Halloween — Not for Children Anymore

sad pumpkinAs a mom, you might remember the Halloween parties in elementary school with nostalgia — dressing up in your fantasy best and traipsing around the gym in a circle — hoping against hope that your ballerina costume was better than the seven other ballerinas who were marching in line behind you. There was always a terrific prize waiting at the end of the friendly competition: an oversized lollipop or a bag of colorful candy. Sometimes you even scored a free coupon for the book fair.

Ah, the memories.

Your own kids will probably never experience these memories of Halloween parties at school. While some elementary schools still celebrate with trunk-or-treat nights or Harvest festivals, few, if any, still sponsor a good, old-fashioned Halloween party in the classroom — one where kids get to dress up in costumes and exchange treats.

What’s the big deal with Halloween costumes worn in school?

According to the North Penn School District in the suburbs of Philadelphia, reasons vary — running the gamut from peanut allergies to financial differences among families who might not be able to afford costumes for their kids. Regardless of the reasons for banning Halloween celebrations from school, one point is remarkably clear — people are divided on the subject, almost to the point of waxing political.

Parents, like Jason Baker, who had a daughter in a Phoenix, Arizona preschool last year, have been prompted to start minor revolutions of their own in an attempt to have the stigma on Halloween removed from schools. Baker, who was told by his daughter’s principal that Halloween celebrations in the classroom were taboo because of religious views, launched a campaign among other parents to have them reinstated. It’s unclear whether Baker’s 2012 battle was successful in changing school policy, but he did say at the time that he intended to allow his daughter to wear her Cinderella costume to school on Halloween, regardless.

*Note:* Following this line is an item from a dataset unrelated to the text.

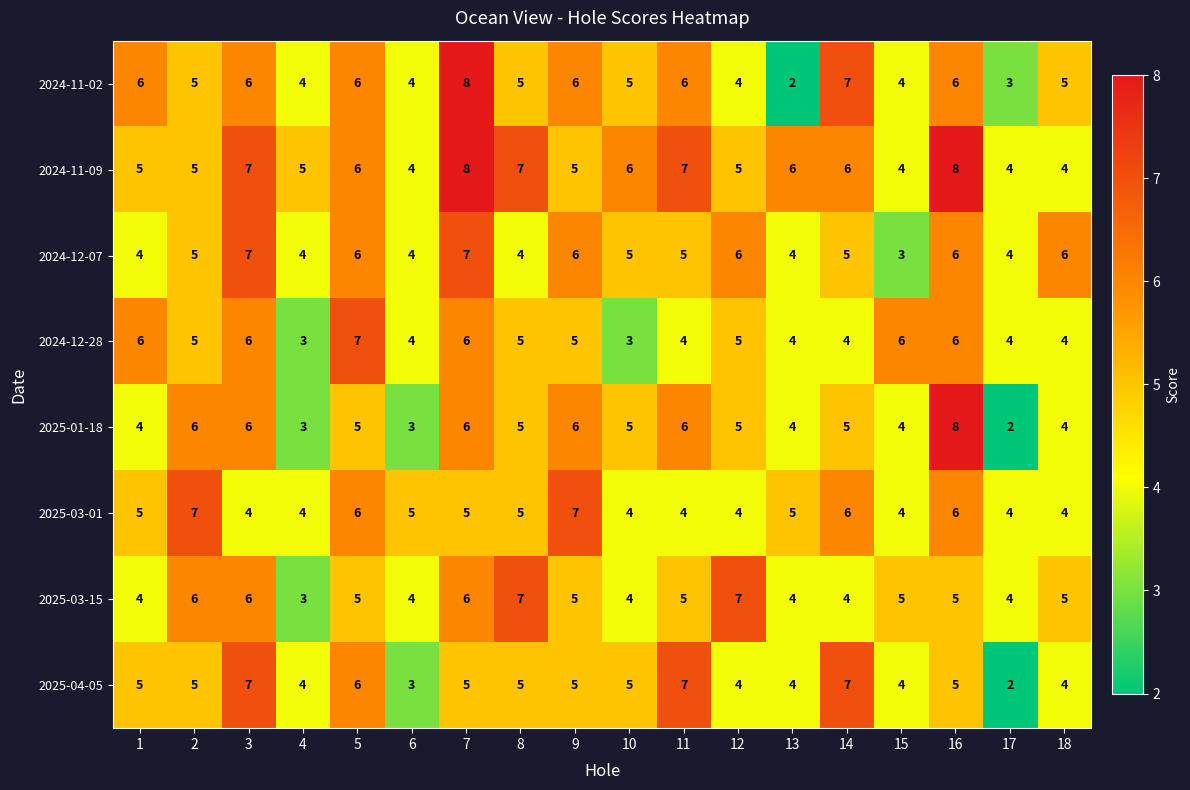

How many 2024-12-28 values are between 4 and 6?

15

Perhaps the answer to today’s Halloween dilemma lies more in common sense than it does in political correctness — allow the children who want to dress up do so, and don’t force the ones who don’t. As moms, we’re always trying to instill the importance of cooperation and collaboration in our kids. It’s important to know how to work together to solve a common problem, but if we as adults can’t do it, why expect it of our children?